The second step is to complete the security wall along the
separation line - a wall that is meant to significantly increase
the security situation within Israel and in the settlement blocs
over the Green Line.
These two are ad hoc measures, meant to answer immediate needs, but
by no means should they be seen to be an attempt to impose a
unilateral solution or settlement. This reservation comes not
because of political and legal considerations, which do not support
such a move (for correct and relevant reasons), but because of
practical considerations: there is no way that such a unilateral
move would be accepted by the Palestinians, or internationally as a
permanent solution to the conflict. Furthermore, any Israeli talk
describing such a move as a "solution" or as delineating "permanent
borders" would only intensify Palestinian opposition to such a
It is possible to talk of two relevant unilateral measures from the
Palestinian point of view as well - both political steps.
First, would be a formal declaration of the Palestinian opening
position regarding diplomatic negotiations with Israel. The
Palestinian President Mahmoud Abbas has recently come out with such
an initiative. This is a unilateral Palestinian initiative directed
as an ultimatum to the Hamas government in order to force it to
acknowledge the sovereign existence of Israel.
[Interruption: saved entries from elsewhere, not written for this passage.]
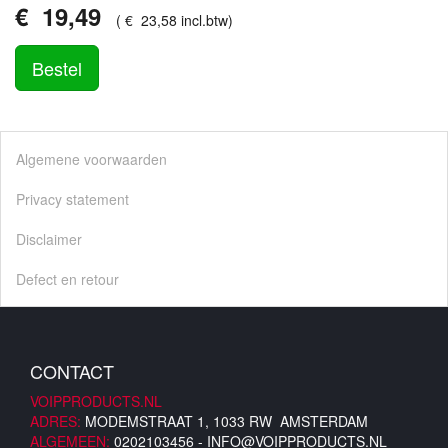
€
19
,
49
(
€
23
,
58
incl.btw
)
Bestel
Algemene voorwaarden
Privacy statement
Disclaimer
Defect en retour
CONTACT
VOIPPRODUCTS.NL
ADRES:
MODEMSTRAAT 1, 1033 RW AMSTERDAM
ALGEMEEN:
0202103456 -
INFO@VOIPPRODUCTS.NL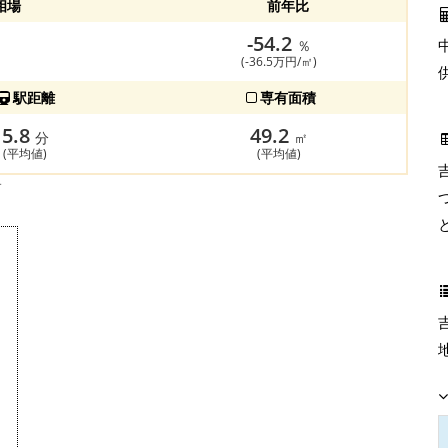
相場
前年比
-54.2
％
(-36.5万円/㎡)
駅距離
専有面積
5.8
49.2
分
㎡
(平均値)
(平均値)
す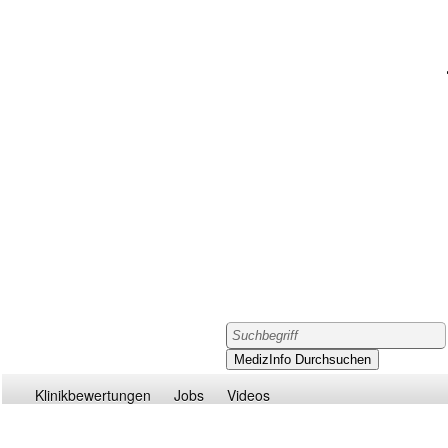
Klinikbewertungen
Jobs
Videos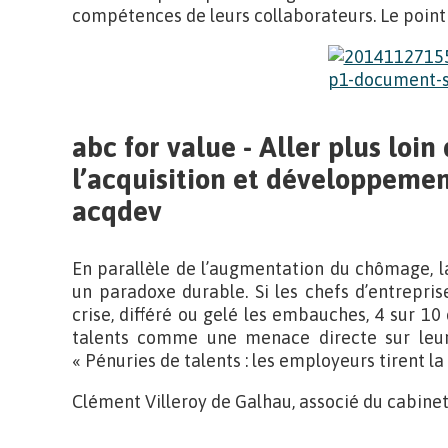
compétences de leurs collaborateurs. Le point
abc for value - Aller plus loi
l’acquisition et développemen
acqdev
En parallèle de l’augmentation du chômage, l
un paradoxe durable. Si les chefs d’entrepris
crise, différé ou gelé les embauches, 4 sur 10
talents comme une menace directe sur leur 
« Pénuries de talents : les employeurs tirent la
Clément Villeroy de Galhau, associé du cabinet 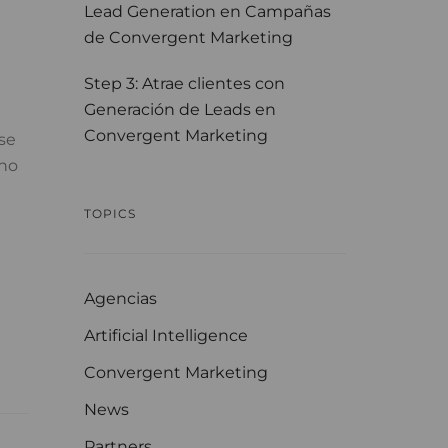
Lead Generation en Campañas
de Convergent Marketing
Step 3: Atrae clientes con
Generación de Leads en
Convergent Marketing
 se
 no
TOPICS
Agencias
Artificial Intelligence
Convergent Marketing
News
Partners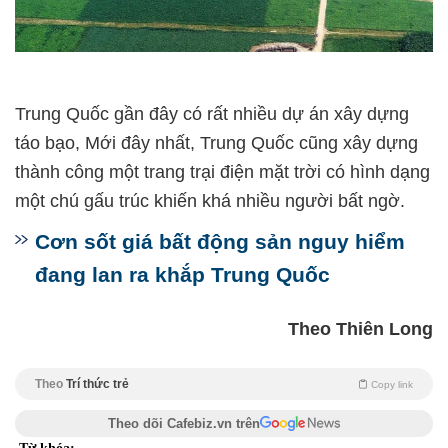
Trung Quốc gần đây có rất nhiều dự án xây dựng
táo bạo, Mới đây nhất, Trung Quốc cũng xây dựng
thành công một trang trại điện mặt trời có hình dạng
một chú gấu trúc khiến khá nhiều người bất ngờ.
Cơn sốt giá bất động sản nguy hiểm
đang lan ra khắp Trung Quốc
Theo Thiên Long
Theo
Trí thức trẻ
Copy link
Theo dõi Cafebiz.vn trên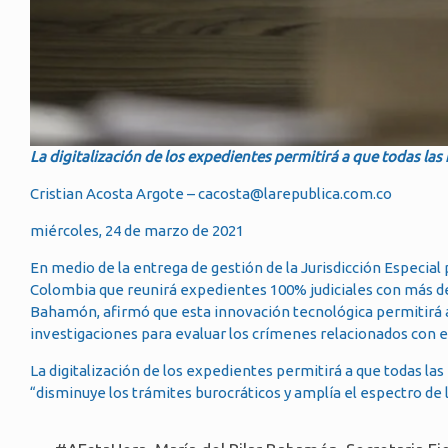
La digitalización de los expedientes permitirá a que todas las
Cristian Acosta Argote – cacosta@larepublica.com.co
miércoles, 24 de marzo de 2021
En medio de la entrega de gestión de la Jurisdicción Especial p
Colombia que reunirá expedientes 100% judiciales con más de 9 
Bahamón, afirmó que esta innovación tecnológica permitirá au
investigaciones para evaluar los crímenes relacionados con e
La digitalización de los expedientes permitirá a que todas las
“disminuye los trámites burocráticos y amplía el espectro de l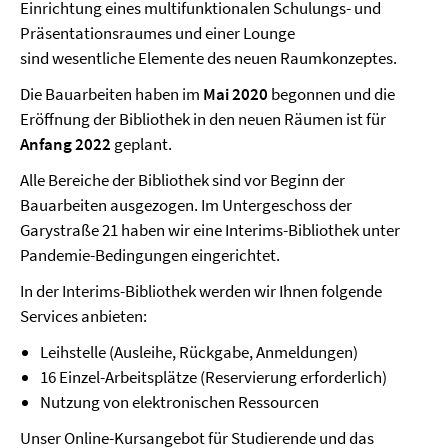
Einrichtung eines multifunktionalen Schulungs- und
Präsentationsraumes und einer Lounge
sind wesentliche Elemente des neuen Raumkonzeptes.
Die Bauarbeiten haben im
Mai 2020
begonnen und die
Eröffnung der Bibliothek in den neuen Räumen ist für
Anfang 2022
geplant.
Alle Bereiche der Bibliothek sind vor Beginn der
Bauarbeiten ausgezogen. Im Untergeschoss der
Garystraße 21 haben wir eine Interims-Bibliothek unter
Pandemie-Bedingungen eingerichtet.
In der Interims-Bibliothek werden wir Ihnen folgende
Services anbieten:
Leihstelle (Ausleihe, Rückgabe, Anmeldungen)
16 Einzel-Arbeitsplätze (Reservierung erforderlich)
Nutzung von elektronischen Ressourcen
Unser Online-Kursangebot für Studierende und das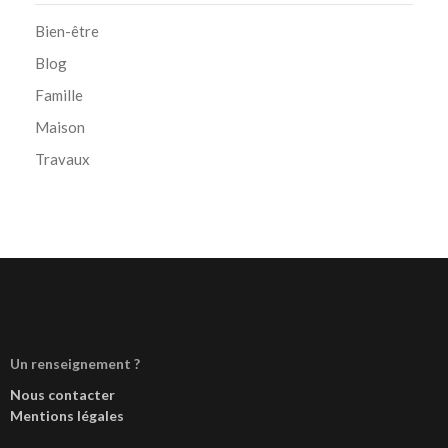
Bien-être
Blog
Famille
Maison
Travaux
Un renseignement ?
Nous contacter
Mentions légales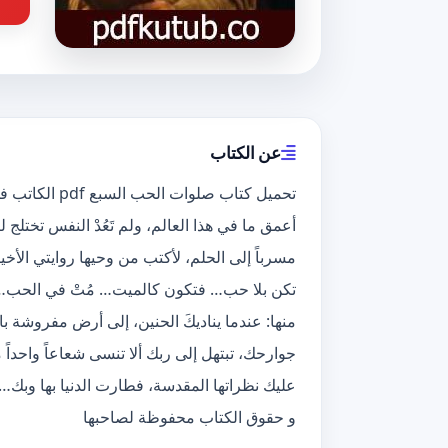
عن الكتاب
تحميل كتاب صل
أعمق ما في هذا العالم، ولم تَعُدْ النفس تختلج
مسرباً إلى الحلم، لأكتب من وحيها روايتي الأخي
تكن بلا حب… فتكون كالميت… مُتْ في الحب… فتب
منها: عندما يناديكَ الحنين، إلى أرض مفروشة ب
جوارحك، تبتهل إلى ربك ألا تنسى شعاعاً واحداً
عليك نظراتها المقدسة، فطارت الدنيا بها وبك…
و حقوق الكتاب محفوظة لصاحبها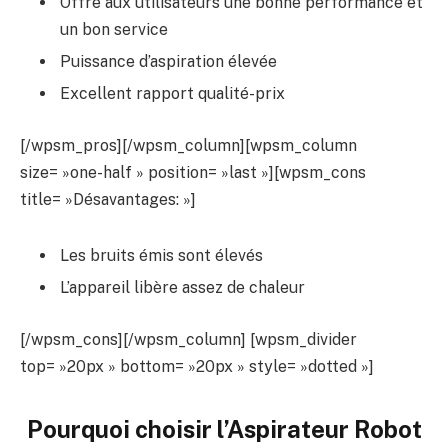
Offre aux utilisateurs une bonne performance et
un bon service
Puissance d’aspiration élevée
Excellent rapport qualité-prix
[/wpsm_pros][/wpsm_column][wpsm_column
size= »one-half » position= »last »][wpsm_cons
title= »Désavantages: »]
Les bruits émis sont élevés
L’appareil libère assez de chaleur
[/wpsm_cons][/wpsm_column] [wpsm_divider
top= »20px » bottom= »20px » style= »dotted »]
Pourquoi choisir l’Aspirateur Robot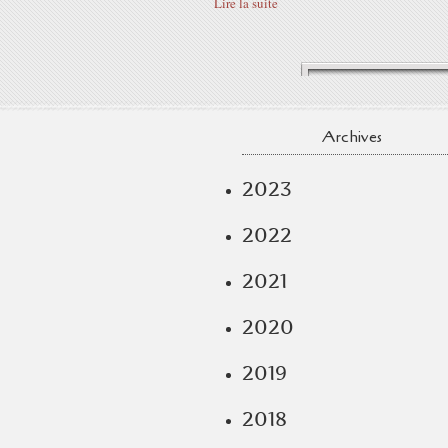
Lire la suite
Archives
2023
2022
2021
2020
2019
2018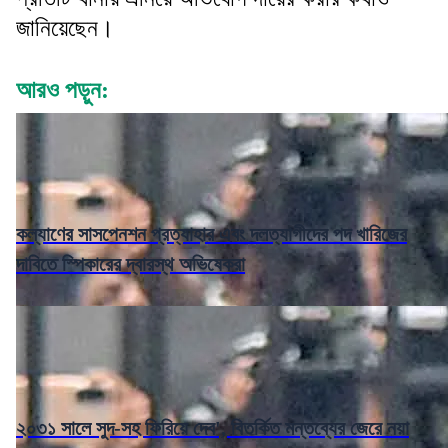
জানিয়েছেন।
আরও পড়ুন:
কল্যাণের সাসপেনশন প্রত্যাহার এবং দলত্যাগীদের পদ খারিজের
দাবিতে স্পিকারের দ্বারস্থ অভিষেকরা
২০৩১ সালে সুদ-সহ ফিরিয়ে দেব', বিতর্কিত মন্তব্যের জেরে নয়া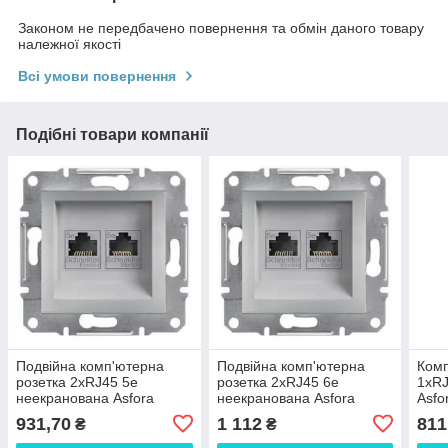
Законом не передбачено повернення та обмін даного товару
належної якості
Всі умови повернення
Подібні товари компанії
Подвійна комп'ютерна
Подвійна комп'ютерна
Комп
розетка 2xRJ45 5e
розетка 2xRJ45 6e
1xRJ
неекранована Asfora
неекранована Asfora
Asfo
Алюміній EPH4400161
Алюміній EPH4800161
EPH
931,70
1 112
811
₴
₴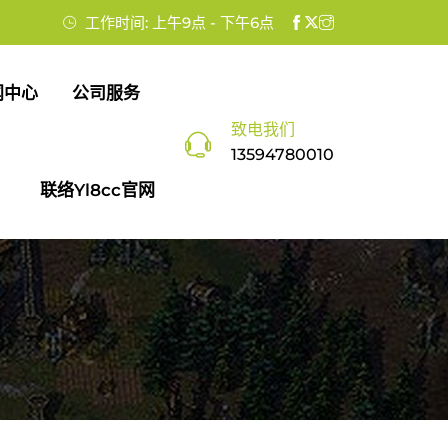
工作时间: 上午9点 - 下午6点
闻中心
公司服务
致电我们
13594780010
联络yl8cc官网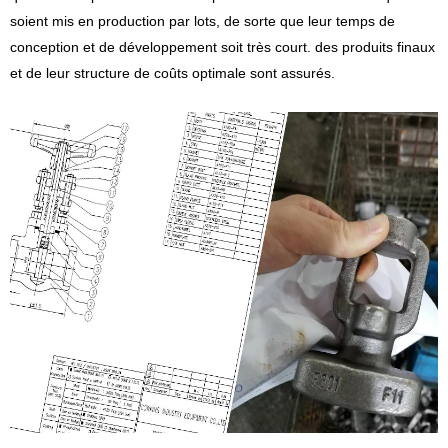
soient mis en production par lots, de sorte que leur temps de
conception et de développement soit très court. des produits finaux
et de leur structure de coûts optimale sont assurés.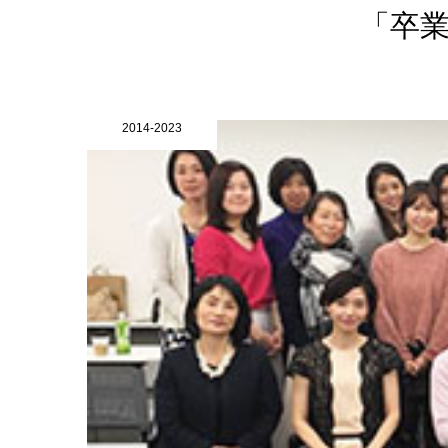
「卒
2014-2023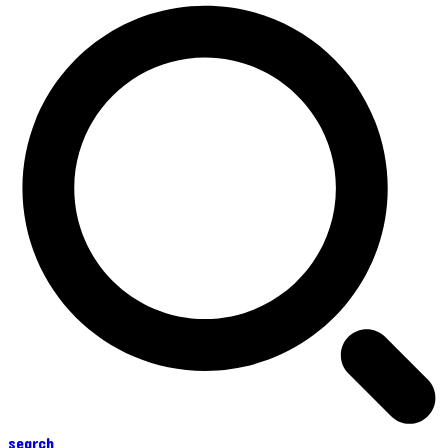
search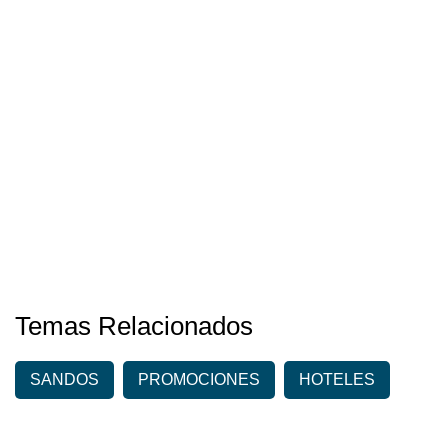
Temas Relacionados
SANDOS
PROMOCIONES
HOTELES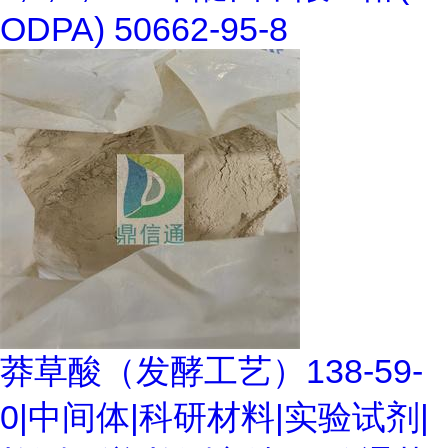
ODPA) 50662-95-8
莽草酸（发酵工艺）138-59-
0|中间体|科研材料|实验试剂|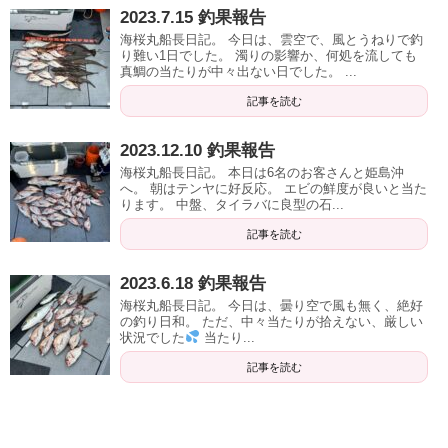
2023.7.15 釣果報告
海桜丸船長日記。 今日は、雲空で、風とうねりで釣
り難い1日でした。 濁りの影響か、何処を流しても
真鯛の当たりが中々出ない日でした。 ...
記事を読む
2023.12.10 釣果報告
海桜丸船長日記。 本日は6名のお客さんと姫島沖
へ。 朝はテンヤに好反応。 エビの鮮度が良いと当た
ります。 中盤、タイラバに良型の石...
記事を読む
2023.6.18 釣果報告
海桜丸船長日記。 今日は、曇り空で風も無く、絶好
の釣り日和。 ただ、中々当たりが拾えない、厳しい
状況でした
当たり...
記事を読む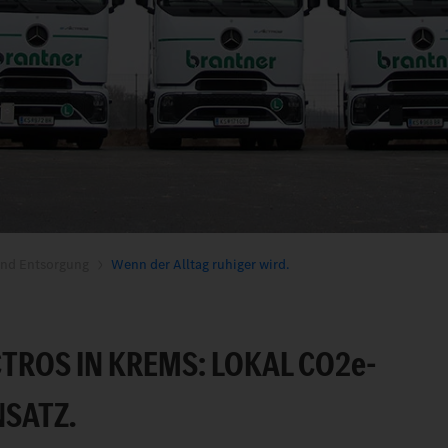
nd Entsorgung
Wenn der Alltag ruhiger wird.
TROS IN KREMS: LOKAL CO2
e
-
NSATZ.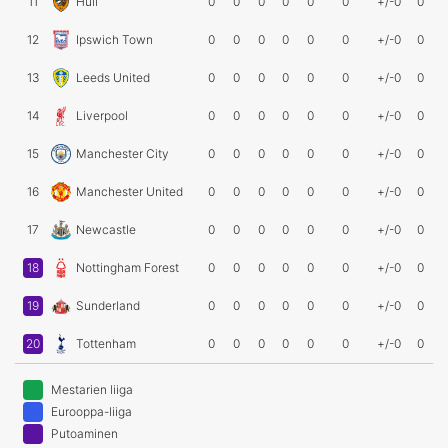
11
Hull
0
0
0
0
0
0
+/-0
0
12
Ipswich Town
0
0
0
0
0
0
+/-0
0
13
Leeds United
0
0
0
0
0
0
+/-0
0
14
Liverpool
0
0
0
0
0
0
+/-0
0
15
Manchester City
0
0
0
0
0
0
+/-0
0
16
Manchester United
0
0
0
0
0
0
+/-0
0
17
Newcastle
0
0
0
0
0
0
+/-0
0
18
Nottingham Forest
0
0
0
0
0
0
+/-0
0
19
Sunderland
0
0
0
0
0
0
+/-0
0
20
Tottenham
0
0
0
0
0
0
+/-0
0
Mestarien liiga
Eurooppa-liiga
Putoaminen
The initiative is
also meant to refute the Israeli claim that there is no Palestinian
partner for negotiation.
The second unilateral Palestinian measure could be the declaration
and establishment of a sovereign and independent Palestinian state.
The borders of the state would correspond with a formal declaration
of the permanent Palestinian borders (the June 4, 1967 lines). In
the initial stage, the state would include all of area A according
to the Oslo agreement, and all areas evacuated by Israel (according
to the disengagement and convergence programs).
The possibility of declaring the establishment of a Palestinian
state was already placed on the Palestinian agenda ten years ago.
Various considerations led to the idea being put on hold at the
time, but there is no reason not to resuscitate it now as a
practical possibility. This declaration would be provisory, with
the Palestinian state announcing explicitly that it does not
consider the step as waiving any territorial or other claims that
it would present to Israel at the opening of negotiations.
In conclusion, since the Middle East reality is so dynamic, it is
impossible to prophesy how an Israeli or Palestinian unilateral
initiative would play out. Things are liable to change and turn
completely around in the space of a day in Israel, among the
Palestinians, in the regional arena and in the international
It is not inconceivable that the unilateral measures themselves
will contribute - on both sides - to sweeping away illusions and
unrealistic expectations. The measures could serve to emphasize
that the passage of time is playing to the detriment of both sides.
This could bring about the realization of the need for softening
attitudes and the efficacy of getting on with dialogue and
negotiation from more moderate positions.
I am expressing my own opinion from the Israeli point of view and
interest as I understand them. The main factor I have taken into
account in advocating unilateral measures is the egocentric Israeli
interest. I do not place special security importance on Israeli
military control over all the territory of the Land of Israel.
However, I do note with great concern the negative implications -
moral, social and political - of continued stagnation, of our
continued rule over the lives of millions of Palestinians who do
not want us.
Furthermore, under the present situation there is an appalling
contradiction between Israel's unequivocal opposition to the return
of Palestinian refugees to Israeli territory and the existence of
territorial loopholes that allow the uncontrolled de facto
residence within Israel of tens of thousands of Palestinians. This
is the genuine and realistic threat that looms over the political,
Jewish and democratic existence of my country. Today the only way
to prevent this danger is by means of unilateral measures.